The British crime thriller plays out a meat-and-potatoes (or bangers-and-mash) revenge story with suitable menace and more than a dash of Grand Guignol.

The British crime thriller “Bull” is named after a small-time gangster seeking vengeance, but it could be short for “bullet.” Compact, lethal and nearly unstoppable, Bull (Neil Maskell) hits his targets, one after another, even though he can look like a scruffy dad, which he also is. He’s on the war path against Norm (David Hayman, with a face of placid malice), his former boss, whose daughter, Gemma, he married. (They have a son.)

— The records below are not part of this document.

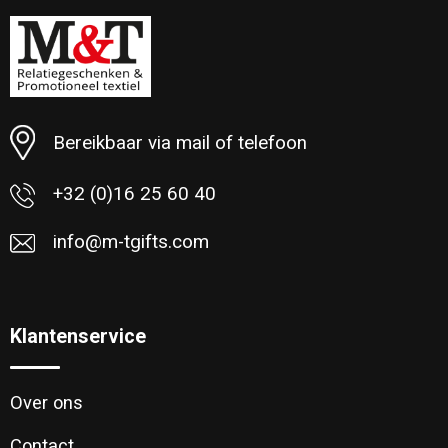
Minimale afname: 35
Bereikbaar via mail of telefoon
+32 (0)16 25 60 40
info@m-tgifts.com
Klantenservice
Over ons
Contact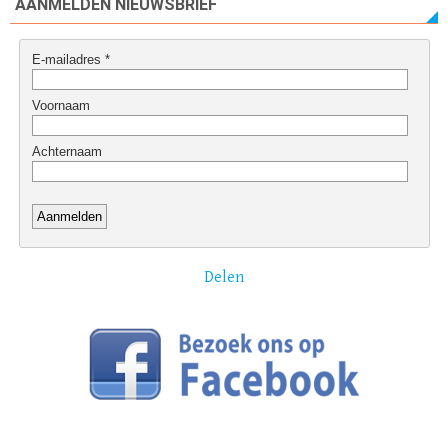
AANMELDEN NIEUWSBRIEF
Delen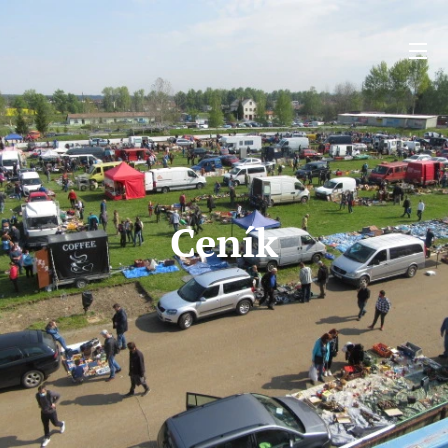
Ceník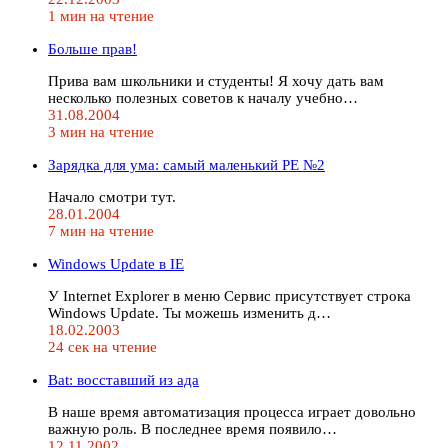
1 мин на чтение
Больше прав!
Прива вам школьники и студенты! Я хочу дать вам
несколько полезных советов к началу учебно…
31.08.2004
3 мин на чтение
Зарядка для ума: самый маленький РЕ №2
Начало смотри тут.
28.01.2004
7 мин на чтение
Windows Update в IE
У Internet Explorer в меню Сервис присутствует строка
Windows Update. Ты можешь изменить д…
18.02.2003
24 сек на чтение
Bat: восставший из ада
В наше время автоматизация процесса играет довольно
важную роль. В последнее время появило…
12.11.2002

Bull was one of Norm’s heavies, until — as converging flashbacks reveal — Norm brought the hammer down on his son-in-law, years ago. Now Bull has returned, and the writer-director, Paul Andrew Williams, embraces this meat-and-potatoes (or bangers-and-mash) revenge story and its humble hard-man setting, while making visual asides to the lovely Kent countryside and a garish fair. Almost amusingly, Norm’s crew wear construction safety vests between brutal shakedowns.

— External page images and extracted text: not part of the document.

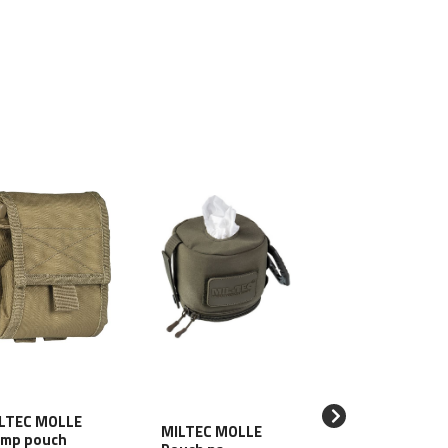
MILTEC MOLLE
LTEC MOLLE
Utility pouch n
MILTEC MOLLE
mp pouch
opasok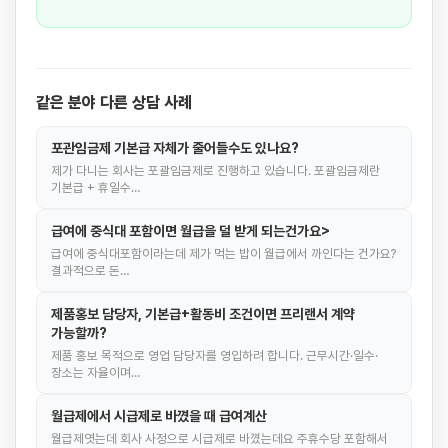
같은 분야 다른 상담 사례
포관임금제 기본급 자체가 줄어들수도 있나요?
제가 다니는 회사는 포괄임금제로 진행하고 있습니다. 포괄임금제란
기본급 + 휴일수…
급여에 중식대 포함이면 월급을 덜 받게 되는건가요>
급여에 중식대포함이라는데 제가 먹는 밥이 월급에서 까인다는 건가요?
결과적으로 돈…
제품홍보 담당자, 기본급+활동비 조건이면 프리랜서 계약
가능할까?
제품 홍보 목적으로 영업 담당자를 영입하려 합니다. 근무시간·일수·
장소는 자율이며…
월급제에서 시급제로 바꼈을 때 급여계산
월급제엿는데 회사 사정으로 시급제로 바꼈는데요 주휴수당 포함해서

Williams stages the story’s sometimes grisly violence with variations in tempo, methods and mood, though Bull harbors a special fondness for mutilating people’s hands. It’s a world away from the cool of “The Limey,” another story of retribution that comes to mind because of the editorial shuffling and an echo of that film’s “Tell him I’m coming!” line. Williams and Maskell dip more into the cauldron of Grand Guignol, turning a gunfire ambush into an unholy apparition through slow motion and silhouettes.

The film’s rejiggered timeline is a little hard to follow, but the climax swings for the fences and shows an unashamed verve for tale-telling that warms the cockles.

Bull
Rated R for gory payback by a gangster who has thought of little else. Running time: 1 hour 28 minutes. In theaters.